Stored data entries
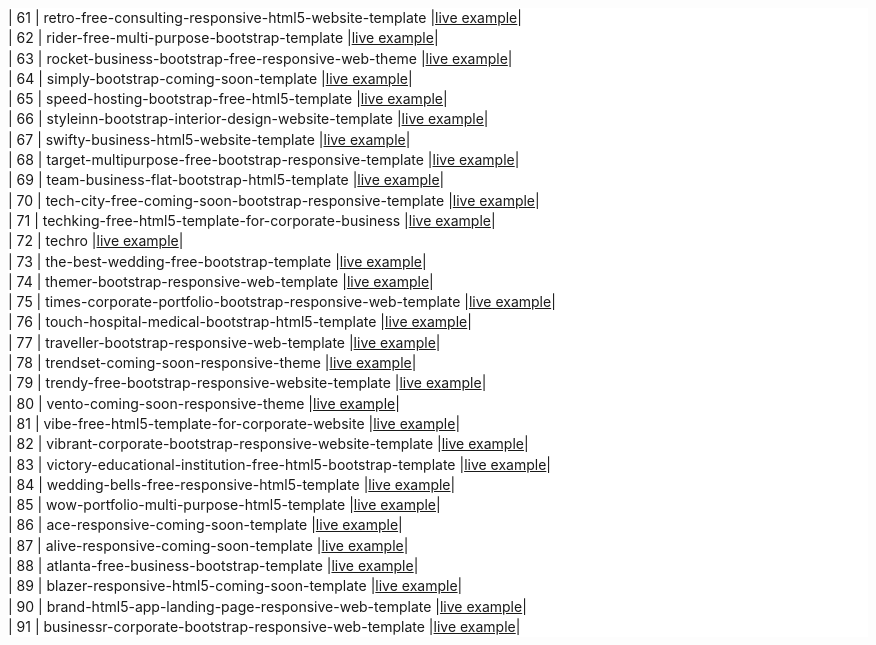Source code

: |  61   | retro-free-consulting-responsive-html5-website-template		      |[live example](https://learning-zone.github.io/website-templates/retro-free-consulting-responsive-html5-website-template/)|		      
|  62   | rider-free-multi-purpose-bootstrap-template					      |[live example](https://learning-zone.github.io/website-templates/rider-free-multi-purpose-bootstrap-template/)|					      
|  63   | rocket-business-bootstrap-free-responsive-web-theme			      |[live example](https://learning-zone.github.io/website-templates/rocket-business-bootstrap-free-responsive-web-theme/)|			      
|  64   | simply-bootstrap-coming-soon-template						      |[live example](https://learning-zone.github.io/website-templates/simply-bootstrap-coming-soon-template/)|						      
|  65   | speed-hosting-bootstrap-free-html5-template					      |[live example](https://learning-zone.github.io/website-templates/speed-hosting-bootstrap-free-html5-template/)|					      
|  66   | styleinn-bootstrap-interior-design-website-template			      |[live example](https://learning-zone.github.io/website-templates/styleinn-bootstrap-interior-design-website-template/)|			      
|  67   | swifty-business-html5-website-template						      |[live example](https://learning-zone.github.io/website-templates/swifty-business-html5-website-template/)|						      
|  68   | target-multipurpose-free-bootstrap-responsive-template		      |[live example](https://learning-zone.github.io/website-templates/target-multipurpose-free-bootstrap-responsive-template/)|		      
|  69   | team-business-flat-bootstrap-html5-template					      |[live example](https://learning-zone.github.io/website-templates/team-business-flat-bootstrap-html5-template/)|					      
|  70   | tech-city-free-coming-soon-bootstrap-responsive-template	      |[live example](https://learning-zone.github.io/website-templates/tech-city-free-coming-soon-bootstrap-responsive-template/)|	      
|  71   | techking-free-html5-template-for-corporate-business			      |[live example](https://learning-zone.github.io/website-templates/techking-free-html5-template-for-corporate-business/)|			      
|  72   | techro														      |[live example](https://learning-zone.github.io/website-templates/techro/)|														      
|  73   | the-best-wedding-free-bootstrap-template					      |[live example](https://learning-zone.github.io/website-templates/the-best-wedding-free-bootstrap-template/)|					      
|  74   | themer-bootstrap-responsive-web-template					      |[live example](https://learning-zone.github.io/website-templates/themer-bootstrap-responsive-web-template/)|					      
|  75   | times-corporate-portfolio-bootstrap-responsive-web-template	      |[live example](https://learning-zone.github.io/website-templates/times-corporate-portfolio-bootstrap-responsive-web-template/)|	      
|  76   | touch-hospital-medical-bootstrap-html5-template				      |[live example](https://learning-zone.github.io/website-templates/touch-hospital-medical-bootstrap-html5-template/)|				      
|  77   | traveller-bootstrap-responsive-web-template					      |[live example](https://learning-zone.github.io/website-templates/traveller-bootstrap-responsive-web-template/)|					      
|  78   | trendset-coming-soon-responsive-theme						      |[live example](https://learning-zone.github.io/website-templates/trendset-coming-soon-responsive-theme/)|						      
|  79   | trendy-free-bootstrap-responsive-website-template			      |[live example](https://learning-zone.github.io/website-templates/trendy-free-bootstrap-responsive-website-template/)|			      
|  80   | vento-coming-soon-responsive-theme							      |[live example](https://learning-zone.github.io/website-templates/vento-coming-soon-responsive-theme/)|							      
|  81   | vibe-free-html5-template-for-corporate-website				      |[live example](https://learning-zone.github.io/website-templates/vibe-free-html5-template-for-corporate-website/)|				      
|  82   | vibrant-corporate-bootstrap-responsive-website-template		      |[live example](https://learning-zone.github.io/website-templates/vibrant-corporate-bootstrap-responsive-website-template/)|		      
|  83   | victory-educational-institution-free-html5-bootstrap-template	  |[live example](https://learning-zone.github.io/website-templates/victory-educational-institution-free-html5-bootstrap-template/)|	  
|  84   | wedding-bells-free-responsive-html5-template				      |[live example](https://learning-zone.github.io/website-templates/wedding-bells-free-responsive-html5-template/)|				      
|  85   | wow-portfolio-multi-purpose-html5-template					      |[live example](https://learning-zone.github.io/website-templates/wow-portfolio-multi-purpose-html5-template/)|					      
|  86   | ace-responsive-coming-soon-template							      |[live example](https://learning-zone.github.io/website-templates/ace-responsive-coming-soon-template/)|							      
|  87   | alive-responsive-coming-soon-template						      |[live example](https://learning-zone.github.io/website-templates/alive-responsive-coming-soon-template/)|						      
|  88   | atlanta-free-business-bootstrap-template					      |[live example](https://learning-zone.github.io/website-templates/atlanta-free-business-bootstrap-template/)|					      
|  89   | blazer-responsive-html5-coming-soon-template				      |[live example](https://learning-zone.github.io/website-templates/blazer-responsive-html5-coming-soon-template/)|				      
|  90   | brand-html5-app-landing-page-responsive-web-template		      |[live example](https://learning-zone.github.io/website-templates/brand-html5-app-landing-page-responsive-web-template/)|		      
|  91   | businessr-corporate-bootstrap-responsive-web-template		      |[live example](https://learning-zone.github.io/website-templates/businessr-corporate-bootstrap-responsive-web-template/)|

Task requirements: A single figure is required: the number of lines in the entries that hold the string "soon".

Solution to this problem: 7